(Collected data)
------------------------------------------------------------

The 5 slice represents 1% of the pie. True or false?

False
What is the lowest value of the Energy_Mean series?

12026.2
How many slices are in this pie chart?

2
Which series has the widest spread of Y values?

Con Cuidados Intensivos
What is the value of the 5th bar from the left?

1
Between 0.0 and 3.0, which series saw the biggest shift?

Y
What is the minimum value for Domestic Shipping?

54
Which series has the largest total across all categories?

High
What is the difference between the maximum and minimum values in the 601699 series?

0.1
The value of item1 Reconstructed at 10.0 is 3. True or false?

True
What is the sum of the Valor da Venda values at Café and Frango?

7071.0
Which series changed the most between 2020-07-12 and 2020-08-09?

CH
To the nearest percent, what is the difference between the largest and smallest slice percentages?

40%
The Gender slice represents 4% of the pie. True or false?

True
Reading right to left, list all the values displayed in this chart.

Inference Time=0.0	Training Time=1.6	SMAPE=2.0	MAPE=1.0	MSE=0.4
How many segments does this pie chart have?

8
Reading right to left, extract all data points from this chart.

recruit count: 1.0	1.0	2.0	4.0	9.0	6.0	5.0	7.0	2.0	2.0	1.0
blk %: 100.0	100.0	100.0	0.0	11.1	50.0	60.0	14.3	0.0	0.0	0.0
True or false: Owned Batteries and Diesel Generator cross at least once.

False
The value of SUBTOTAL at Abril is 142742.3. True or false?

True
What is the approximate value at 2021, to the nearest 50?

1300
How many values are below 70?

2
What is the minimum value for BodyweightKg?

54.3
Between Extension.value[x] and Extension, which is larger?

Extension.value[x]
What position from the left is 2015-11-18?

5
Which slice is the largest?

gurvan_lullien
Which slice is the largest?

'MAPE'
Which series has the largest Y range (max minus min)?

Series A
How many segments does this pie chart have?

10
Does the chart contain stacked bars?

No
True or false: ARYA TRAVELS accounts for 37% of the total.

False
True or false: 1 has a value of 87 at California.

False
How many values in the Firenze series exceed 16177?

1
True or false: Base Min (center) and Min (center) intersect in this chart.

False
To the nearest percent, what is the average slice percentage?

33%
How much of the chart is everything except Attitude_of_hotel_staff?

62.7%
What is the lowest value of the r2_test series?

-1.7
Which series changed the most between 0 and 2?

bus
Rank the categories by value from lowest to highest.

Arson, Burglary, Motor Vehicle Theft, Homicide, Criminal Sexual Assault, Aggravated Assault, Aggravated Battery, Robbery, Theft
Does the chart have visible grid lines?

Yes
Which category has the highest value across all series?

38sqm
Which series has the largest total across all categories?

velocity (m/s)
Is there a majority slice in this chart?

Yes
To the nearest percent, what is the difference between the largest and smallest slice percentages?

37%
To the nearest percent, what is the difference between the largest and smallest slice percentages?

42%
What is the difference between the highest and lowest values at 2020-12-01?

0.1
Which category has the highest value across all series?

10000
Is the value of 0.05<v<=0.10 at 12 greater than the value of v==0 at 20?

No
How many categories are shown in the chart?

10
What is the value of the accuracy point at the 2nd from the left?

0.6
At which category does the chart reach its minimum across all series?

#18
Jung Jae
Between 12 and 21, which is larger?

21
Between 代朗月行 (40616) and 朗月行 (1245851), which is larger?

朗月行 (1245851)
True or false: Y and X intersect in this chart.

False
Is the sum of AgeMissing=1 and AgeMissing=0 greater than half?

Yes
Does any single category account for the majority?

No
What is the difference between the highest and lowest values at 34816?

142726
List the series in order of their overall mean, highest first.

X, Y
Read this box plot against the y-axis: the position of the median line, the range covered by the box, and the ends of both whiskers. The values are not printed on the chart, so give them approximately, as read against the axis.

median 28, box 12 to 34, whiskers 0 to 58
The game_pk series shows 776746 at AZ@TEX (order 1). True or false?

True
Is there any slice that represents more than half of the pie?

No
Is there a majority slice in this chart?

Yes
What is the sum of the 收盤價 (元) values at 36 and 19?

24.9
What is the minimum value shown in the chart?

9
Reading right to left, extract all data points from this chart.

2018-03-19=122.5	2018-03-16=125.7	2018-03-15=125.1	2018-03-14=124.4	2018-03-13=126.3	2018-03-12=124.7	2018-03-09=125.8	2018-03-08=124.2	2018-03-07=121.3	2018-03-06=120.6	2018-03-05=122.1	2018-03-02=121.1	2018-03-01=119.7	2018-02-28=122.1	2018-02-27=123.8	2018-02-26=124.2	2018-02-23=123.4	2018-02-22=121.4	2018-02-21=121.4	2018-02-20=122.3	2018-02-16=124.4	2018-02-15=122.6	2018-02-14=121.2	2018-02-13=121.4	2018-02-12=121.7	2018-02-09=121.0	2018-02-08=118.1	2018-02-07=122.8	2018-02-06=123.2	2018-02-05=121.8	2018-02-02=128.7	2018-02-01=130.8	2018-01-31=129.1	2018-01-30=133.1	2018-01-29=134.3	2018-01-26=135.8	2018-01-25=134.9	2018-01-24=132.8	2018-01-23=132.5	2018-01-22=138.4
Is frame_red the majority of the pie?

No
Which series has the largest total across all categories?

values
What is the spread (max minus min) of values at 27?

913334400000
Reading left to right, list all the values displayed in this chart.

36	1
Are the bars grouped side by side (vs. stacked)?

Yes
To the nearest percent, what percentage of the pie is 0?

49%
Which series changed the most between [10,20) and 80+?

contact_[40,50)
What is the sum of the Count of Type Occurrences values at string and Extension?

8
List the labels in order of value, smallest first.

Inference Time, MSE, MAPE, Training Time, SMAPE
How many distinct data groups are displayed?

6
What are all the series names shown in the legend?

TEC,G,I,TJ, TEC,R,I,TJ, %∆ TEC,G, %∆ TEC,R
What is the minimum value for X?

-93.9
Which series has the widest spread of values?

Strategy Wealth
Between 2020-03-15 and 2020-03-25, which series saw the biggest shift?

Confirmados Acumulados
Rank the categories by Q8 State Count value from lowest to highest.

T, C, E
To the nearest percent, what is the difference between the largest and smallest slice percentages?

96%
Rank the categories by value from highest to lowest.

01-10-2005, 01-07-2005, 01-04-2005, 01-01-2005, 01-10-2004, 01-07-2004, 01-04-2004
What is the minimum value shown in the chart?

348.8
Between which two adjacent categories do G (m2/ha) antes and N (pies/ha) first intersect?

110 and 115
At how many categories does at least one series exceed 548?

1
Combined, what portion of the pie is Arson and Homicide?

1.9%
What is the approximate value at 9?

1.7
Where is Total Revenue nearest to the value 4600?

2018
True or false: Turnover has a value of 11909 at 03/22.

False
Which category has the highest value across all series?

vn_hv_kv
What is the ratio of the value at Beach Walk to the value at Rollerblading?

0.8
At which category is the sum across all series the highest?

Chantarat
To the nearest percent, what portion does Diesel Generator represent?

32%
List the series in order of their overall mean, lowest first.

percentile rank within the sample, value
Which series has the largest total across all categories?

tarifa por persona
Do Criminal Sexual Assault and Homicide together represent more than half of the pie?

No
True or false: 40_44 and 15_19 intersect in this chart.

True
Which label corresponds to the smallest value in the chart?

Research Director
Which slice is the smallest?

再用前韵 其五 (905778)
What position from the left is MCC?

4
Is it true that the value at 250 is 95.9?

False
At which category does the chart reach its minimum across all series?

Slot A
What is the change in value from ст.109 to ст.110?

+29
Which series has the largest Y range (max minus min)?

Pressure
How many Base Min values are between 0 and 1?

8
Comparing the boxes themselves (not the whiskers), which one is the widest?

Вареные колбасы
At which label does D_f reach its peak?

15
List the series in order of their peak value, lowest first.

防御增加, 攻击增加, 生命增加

------------------------------------------------------------

**About this exercise**: Copy out the lines that begin at the one containing "Strategy Wealth" and end after the one containing "True or false: Turnover", reproducing them precisely with no other lines.

**Response**:
Strategy Wealth
Between 2020-03-15 and 2020-03-25, which series saw the biggest shift?

Confirmados Acumulados
Rank the categories by Q8 State Count value from lowest to highest.

T, C, E
To the nearest percent, what is the difference between the largest and smallest slice percentages?

96%
Rank the categories by value from highest to lowest.

01-10-2005, 01-07-2005, 01-04-2005, 01-01-2005, 01-10-2004, 01-07-2004, 01-04-2004
What is the minimum value shown in the chart?

348.8
Between which two adjacent categories do G (m2/ha) antes and N (pies/ha) first intersect?

110 and 115
At how many categories does at least one series exceed 548?

1
Combined, what portion of the pie is Arson and Homicide?

1.9%
What is the approximate value at 9?

1.7
Where is Total Revenue nearest to the value 4600?

2018
True or false: Turnover has a value of 11909 at 03/22.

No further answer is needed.